RP-Moro autonomy pact agreed by all sides
RP-Moro autonomy pact agreed by all sides
MANILA (AFP): An agreement creating a special transition government for a Moslem autonomous region in the southern Philippines will be signed within three months, a senior official said yesterday.
Executive Secretary Ruben Torres, chief aide of President Fidel Ramos, said that "in the next two or three months, we will probably finish that," referring to details for the transition government whose leadership will be offered to Moro guerrilla leader Nur Misuari.
His statement comes following "full consensus" reached at the end of three-day talks on Sunday between Manila and Misuari's Moro National Liberation Front (MNLF) in setting up a transitional government to pave the way for the Moslem autonomous region.
The agreement on Sunday was considered a major breakthrough in the three-year-old peace talks between the government and the MNLF aimed at ending nearly a quarter century of bloody conflict in the southern Philippines.
However details of the transition government, particularly Misuari's demand that a 20,000-strong police force composed of MNLF guerrillas be placed under the transitional council, remain unresolved.
Torres admitted that they still did not know how much it would cost to set up this transition government but said money could come from Ramos's contingent fund in the meantime and that congress could appropriate more funds for the agency next year.
"What is important is we get the structure going and we get the major issues resolved," Torres said.

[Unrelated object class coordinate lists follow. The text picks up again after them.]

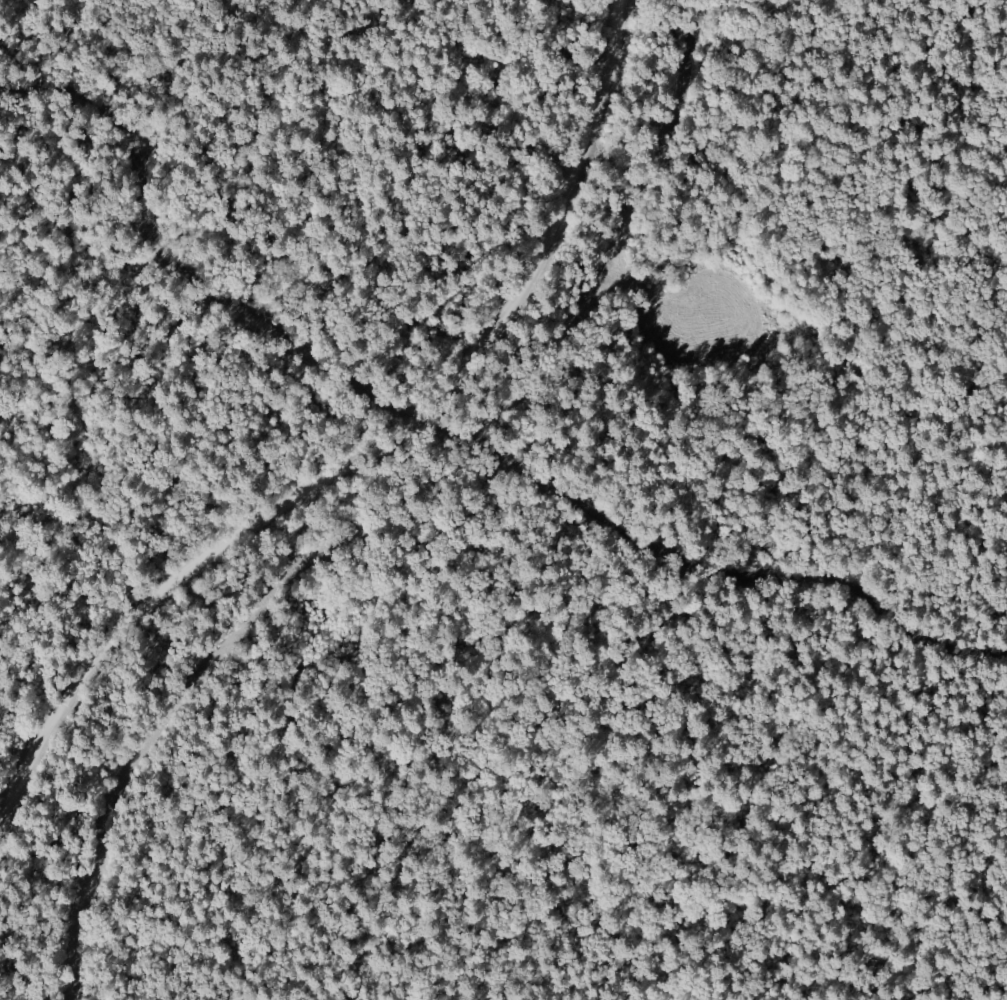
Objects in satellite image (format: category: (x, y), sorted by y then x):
road: (69, 324)
road: (452, 432)
road: (373, 460)

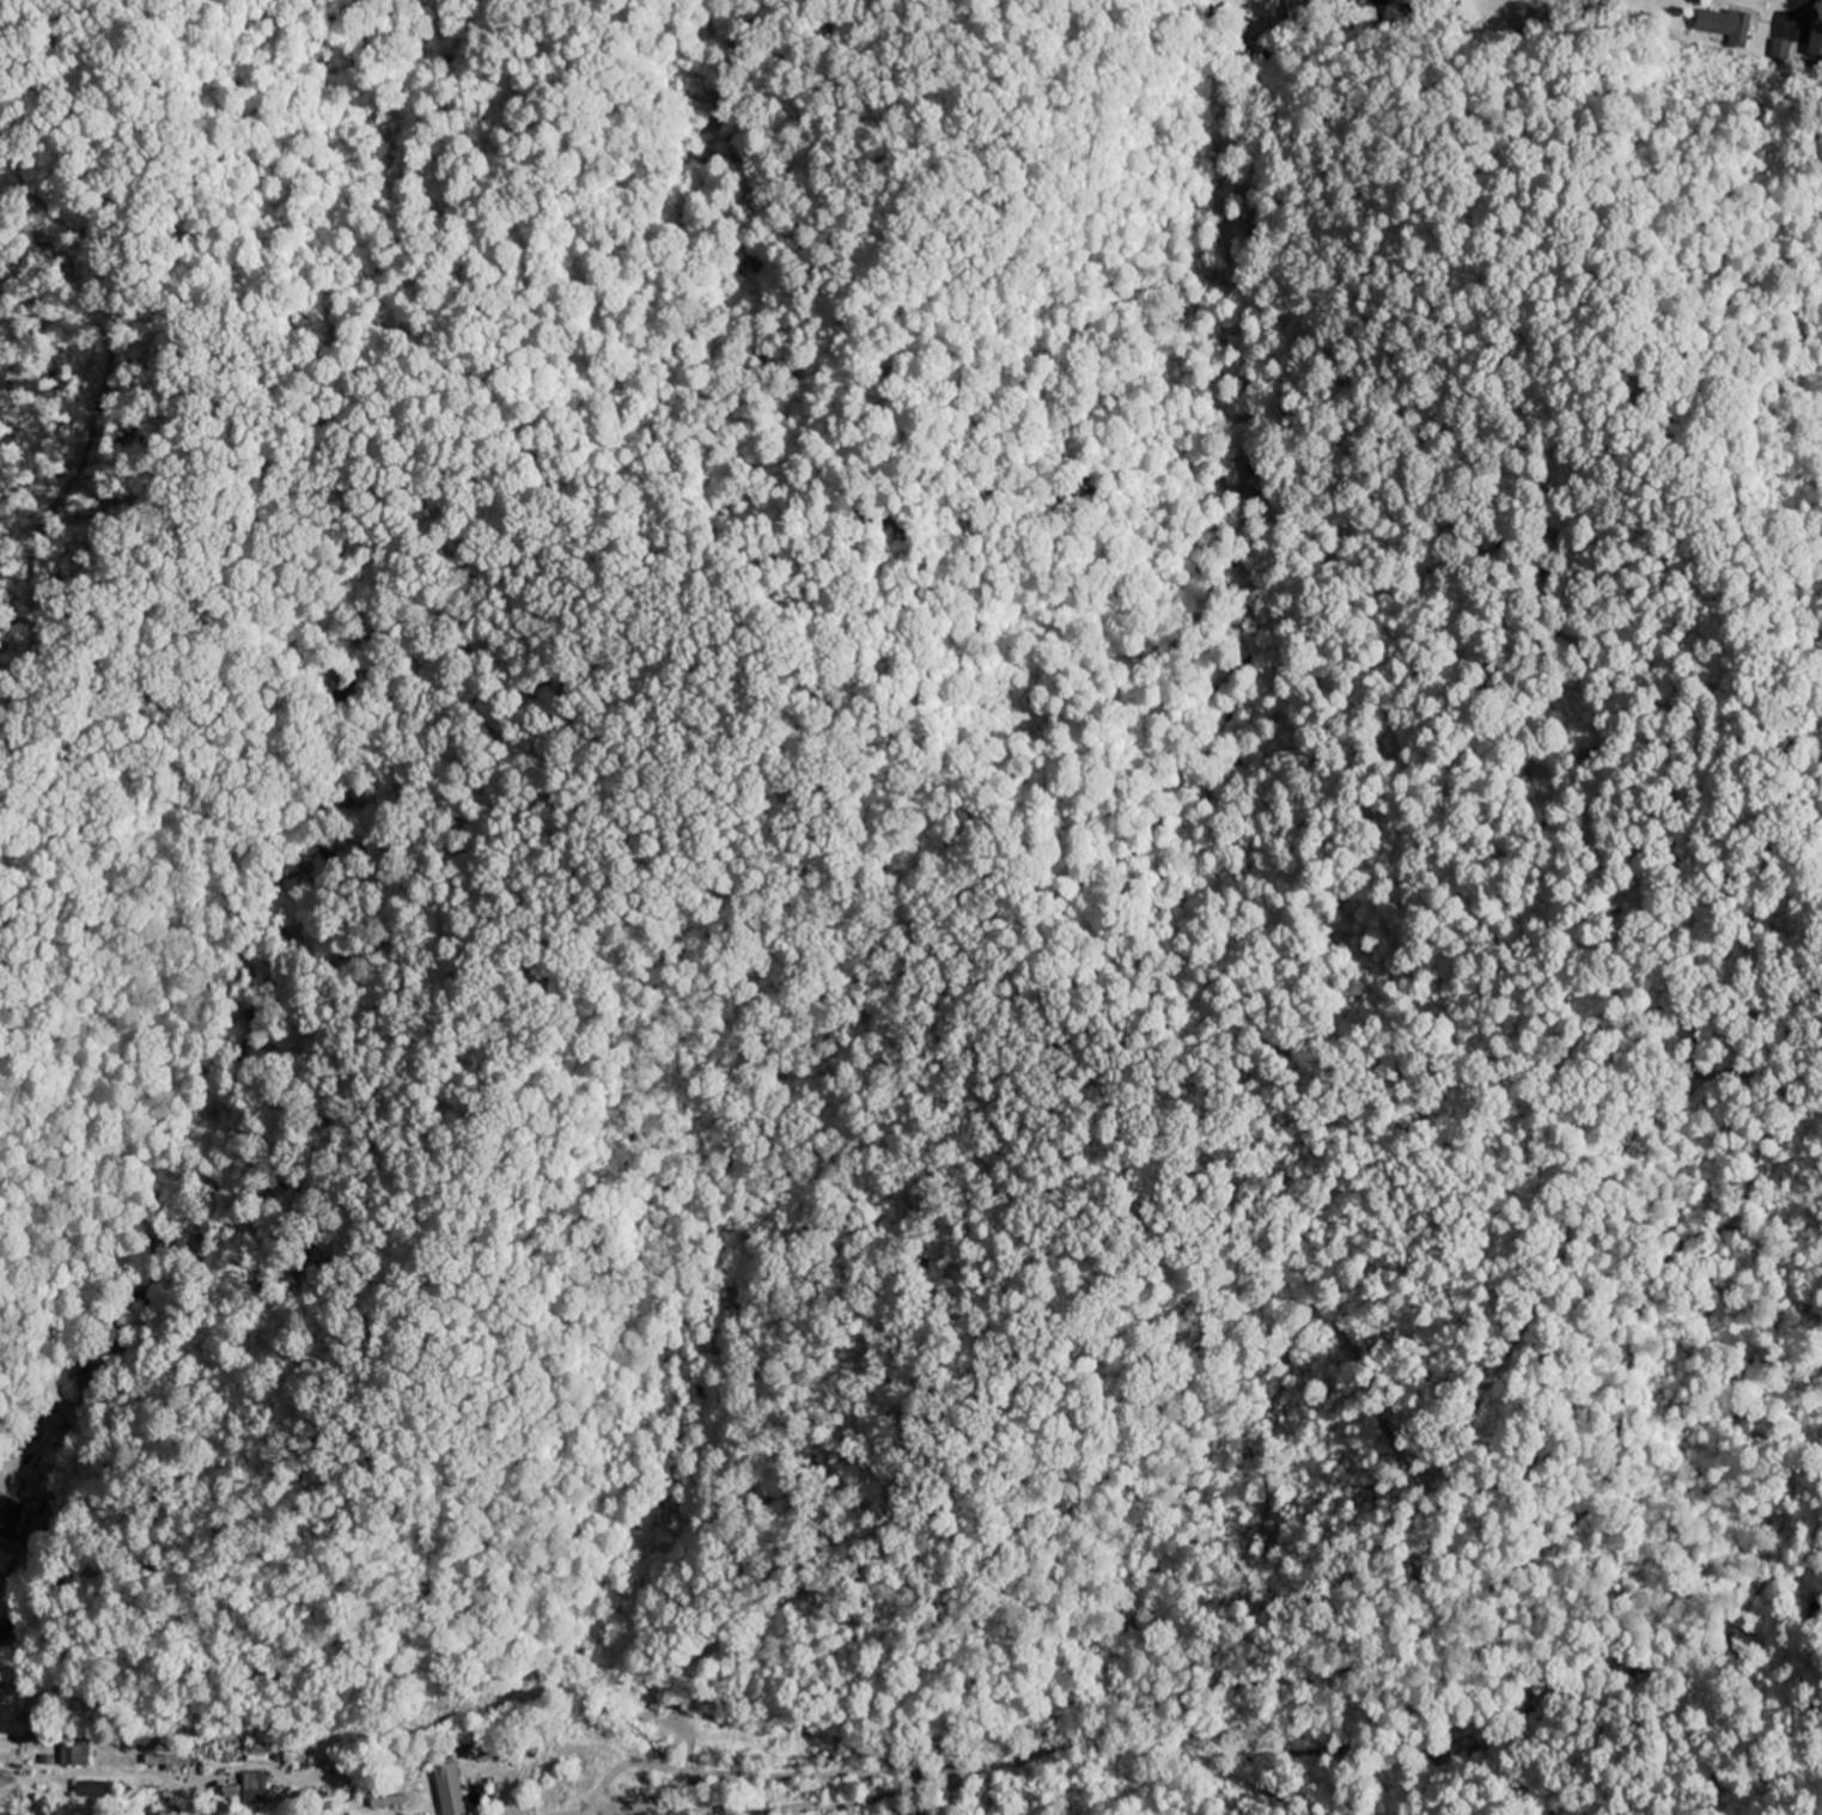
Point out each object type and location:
building: (1725, 26)
building: (1816, 43)
building: (74, 1758)
building: (165, 1763)
building: (448, 1790)
building: (247, 1791)
building: (92, 1792)
building: (387, 1803)

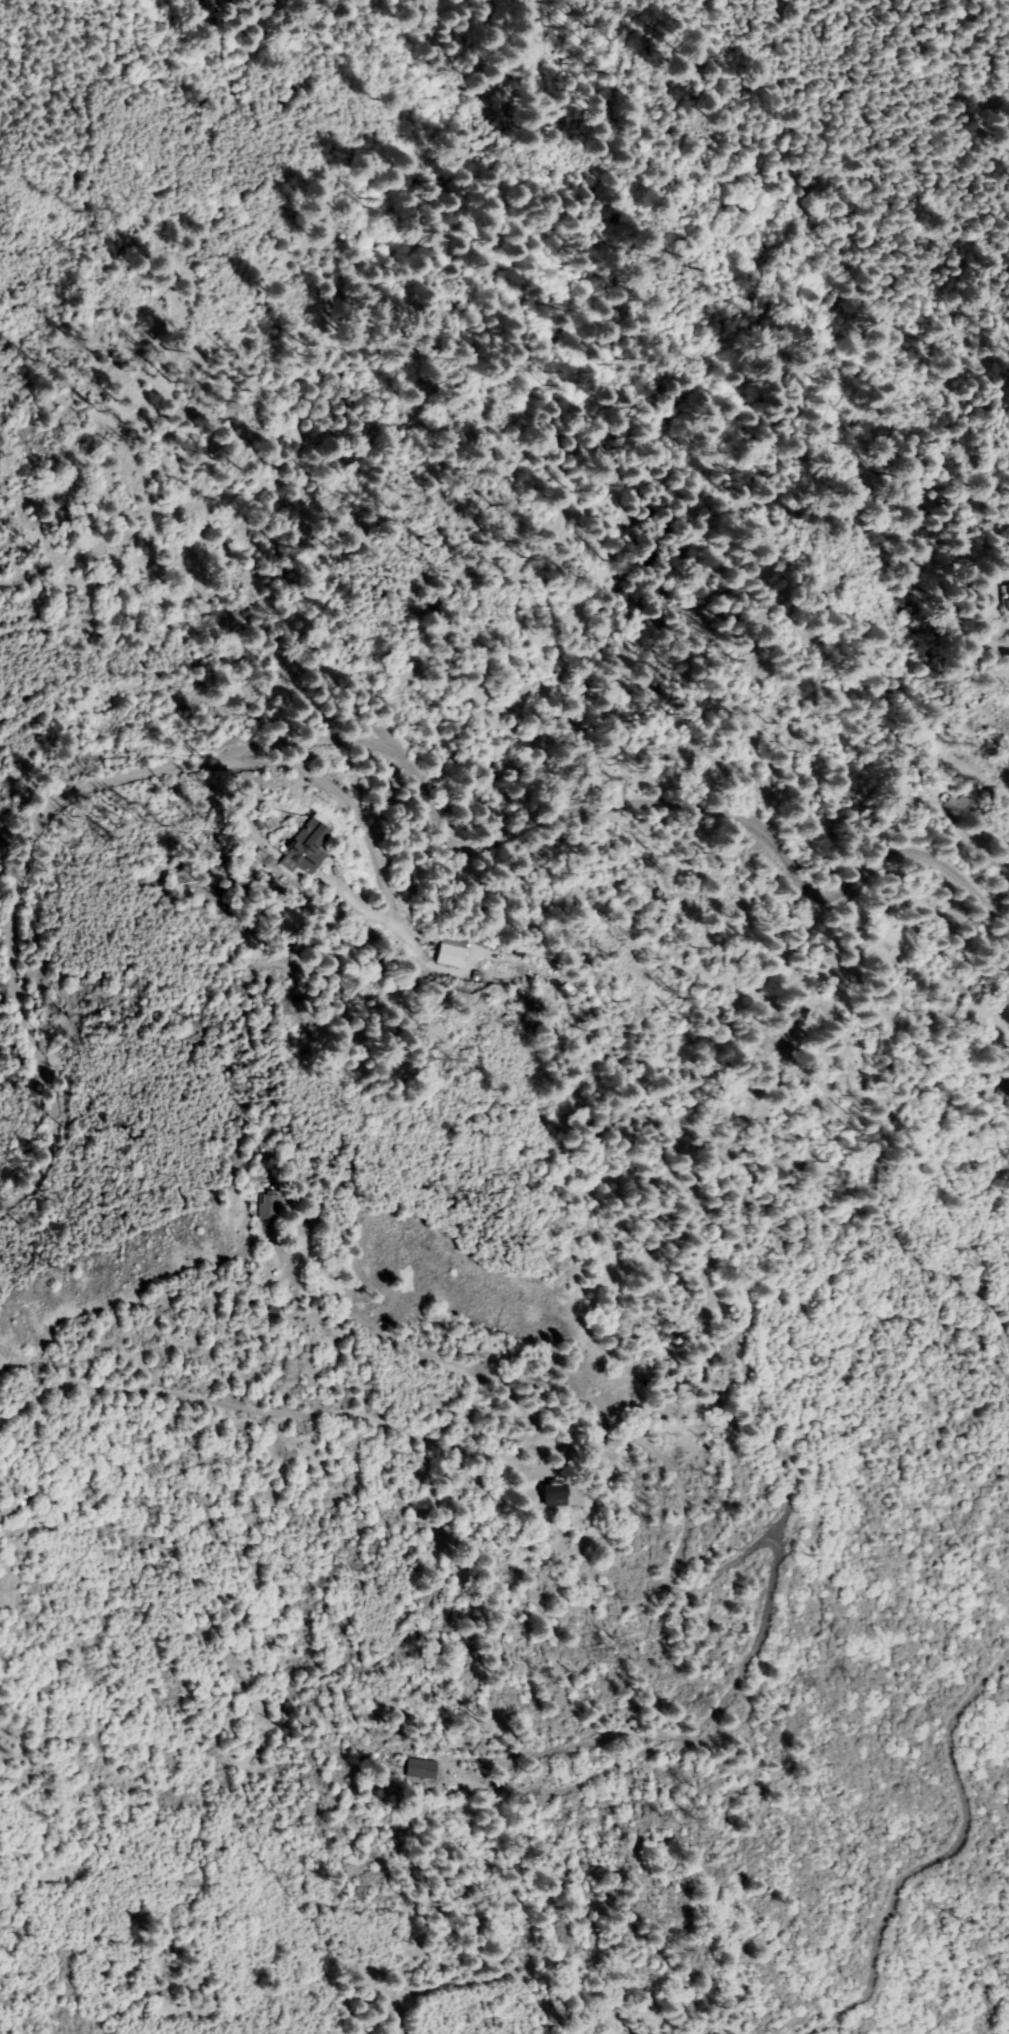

The MNLF launched a separatist war in October 1972. It signed a cease-fire agreement brokered by the Organization of the Islamic Conference in Tripoli, Libya in 1976.
The group has since shifted much of its efforts to the diplomatic front to gain self-rule for the Moslem minority in the south, although up to 15,000 of its fighters have refused to disarm, leading to random clashes with the military and acts of banditry.